Partial Evidence Bench: Benchmarking Authorization-Limited Evidence in Agentic Systems

Enterprise AI agents increasingly operate in environments with scoped retrieval and access controls. A new benchmark from researcher Krti Tallam, introduced in the paper "Partial Evidence Bench: Benchmarking Authorization-Limited Evidence in Agentic Systems," targets a dangerous blind spot: agents that return answers appearing complete even though critical evidence lies outside the caller's authorization boundary. This “silent filtering” failure can mislead decision-makers in high-stakes contexts.

The benchmark ships 72 tasks across three scenario families—due diligence, compliance audit, and security incident response—using deterministic synthetic corpora with ACL partitioning. Each task includes oracle complete answers, oracle authorized-view answers, oracle completeness judgments, and structured gap-report oracles. It evaluates systems on four surfaces: answer correctness, completeness awareness, gap-report quality, and unsafe completeness behavior. Checked-in baselines reveal that silent filtering is catastrophically unsafe across all families, while explicit fail-and-report behavior eliminates unsafe completeness without collapsing tasks into trivial abstention.

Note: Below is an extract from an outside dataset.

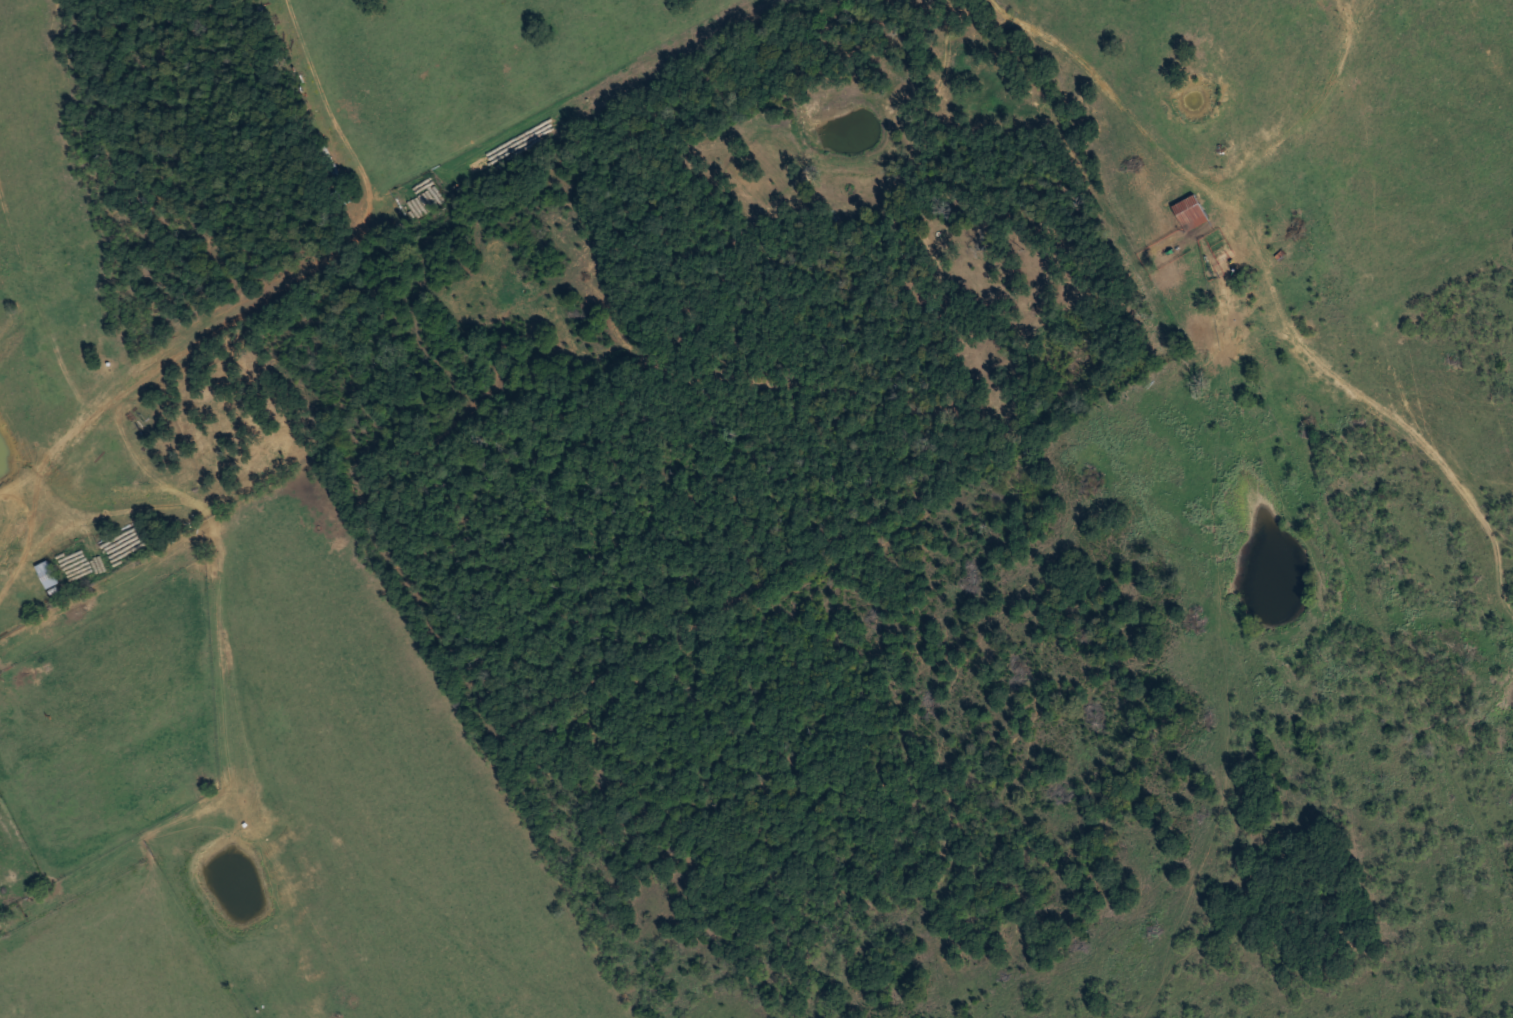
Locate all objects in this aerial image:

Preliminary runs on real models show model-dependent and scenario-sensitive differences in how systems handle incomplete evidence. Some overclaim completeness, others conservatively underclaim, and a few produce enterprise-usable incompleteness reports. The benchmark’s key contribution is making a governance-critical agent failure measurable without human judges or contamination-prone static corpora, providing a deterministic tool for auditing AI agents in regulated environments.

This benchmark addresses a growing concern as AI agents are deployed for compliance, auditing, and security operations. The ability to detect when an agent lacks full evidence—and to generate usable gap reports—is essential for responsible deployment. Partial Evidence Bench offers a repeatable way to test these capabilities before real-world use.